Life is so tough when you live in a country that doesn't force your employer to give you oodles and oodles of paid maternity leave, so you decide to quit your job:
My husband and I sat down with our calculator, just like we had when I was pregnant, and we began to take things away — little things that really added up. No more cable, we decided to eat out only one night each week and we trimmed our clothing budget. We were also close to paying off a car loan, so we did that and kept the older car instead of upgrading.
Eat out only once a week? Horrors! Not "upgrading" to a brand-new, fancier car? My gosh!
As Washington Post contributor Carrie Visintainer explains it, it's all the fault of big bad America, so unlike wonderful Europe::
It was a sunny Wednesday morning, and I thought I was on my way to having it all. Seven weeks postpartum, I was driving my sedan, returning to work at the Colorado nonprofit that had employed me for the last couple of years. It was job in which I’d been successful; complimented for my skill time and again, and even offered the position of executive director. I was in my mid-30s, and my path was bright….
My job didn’t provide paid maternity leave, so I took off as much time as my husband and I felt we could afford. Toward the middle of my pregnancy, we sat down with a calculator, crunching numbers. As I wrote down our income and expenses, I thought about how ridiculous it seemed to be doing this—how the United States is the only first-world country that doesn’t have a national law mandating paid time off for new parents.
I wondered: Why is it that virtually every other country in the world respects the huge change that parenthood brings, offering weeks (or months) of paid leave, but in America it’s expected that new parents keep working like nothing’s happened?
I saved up all of the vacation time I’d accrued at my job and was able to tack on a few more unpaid weeks, creating a whopping seven-week siesta for me and my newborn.
So Visintainer actually took seven weeks off work–nearly two months–after the birth of her son–but that wasn't enough. How much time away from the job did she want?
And her nonprofit employer was kind enough to limp along for nearly two months without the services of the Very Valuable Employee that Visintainer describes herself as having been. And afterwards, as she tells it in her article. And, once she finally returned to work, her longsuffering boss let her tote baby Jake around the office in a sling wrap the entire day, and to interrupt strategy and planning sessions at the drop of a hat in order to nurse.
But that still wasn't enough!
Alone in my office, my anger intensified. This was proof of how unhealthy it was to go back to work so soon postpartum. How an office/nursery isn’t an adequate compromise for the widespread lack of paid parental leave in America, and why this country needs to get on board with the rest of the world.
I would have to adapt to my current reality. And I would do that, over time, pioneering my own path in this imperfect world. But not before spiraling to an even lower point. Financially, I couldn’t just quit my job, and my office/nursery got harder as Jake grew bigger. So I enrolled him in daycare. But I hated dropping him off, not because I didn’t value the time away from him, but because now my job didn’t feel satisfying enough to warrant either the burdensome cost of child care, or being away from my child. My sense of well-being plummeted. My midwife and I had serious talks about postpartum depression. I started taking medication.
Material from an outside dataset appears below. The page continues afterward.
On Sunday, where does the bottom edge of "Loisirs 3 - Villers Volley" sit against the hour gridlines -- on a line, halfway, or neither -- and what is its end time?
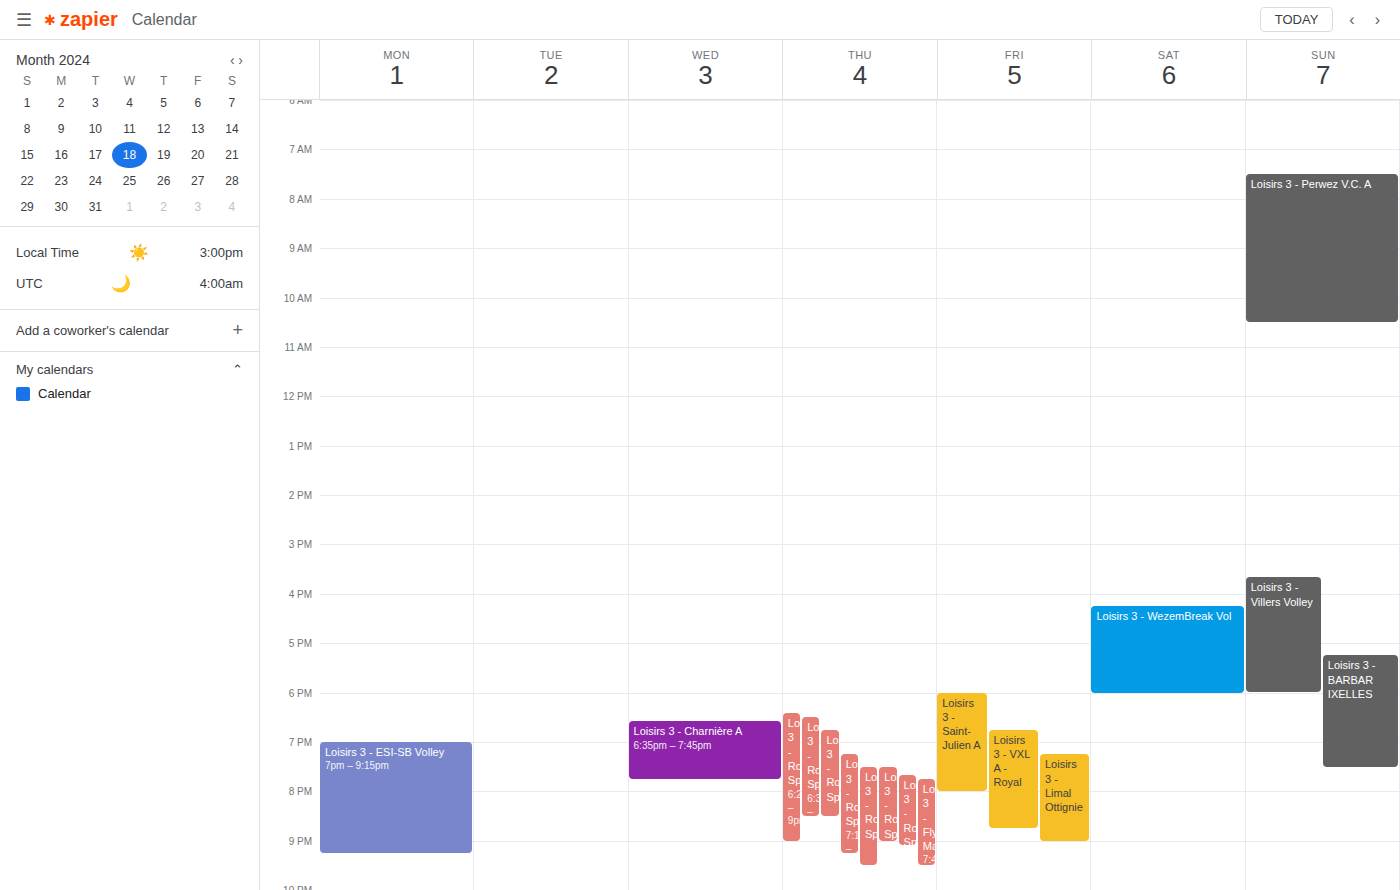
18:00 -- exactly on the 18:00 line.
Postpartum depression that doesn't start until months after the baby is born? And what was she still doing with a midwife?
The commenters on Visintainer's piece, lugubriously titled "The American Dream: I Thought So Until I Had a Baby and No Maternity Leave" seemed to have less patience with her tale of First World woe than her (now-ex-) boss at the nonprofit where her juob wasn't "satisfying enough." Here are a couple of sample comments:
My parents had six kids. Mom stayed home and Dad worked two jobs. They went out for dinner on their anniversary once a year and that was it. If you had told her that eating out only once a week was a sacrifice, she'd have laughed her a** off. When people made some comment about how much it must cost to have so many children, she'd tell them she agreed, but couldn't figure out which one of us to give back.
and:
She chose to work for the small non-profit. If you want maternity leave, you choose to work for a large corporation, because they have the resources to cover your maternity leave. Small businesses don't and to be honest, if I had to cover a pro-longed absence in my office (6 employees, including the boss, 3 part-time) and could still get the work done, I'd tell my boss to fire the absent employee, because they would be excess. If my boss had to pay maternity leave, he wouldn't hire a woman under 45.
But in Europe they do everything right!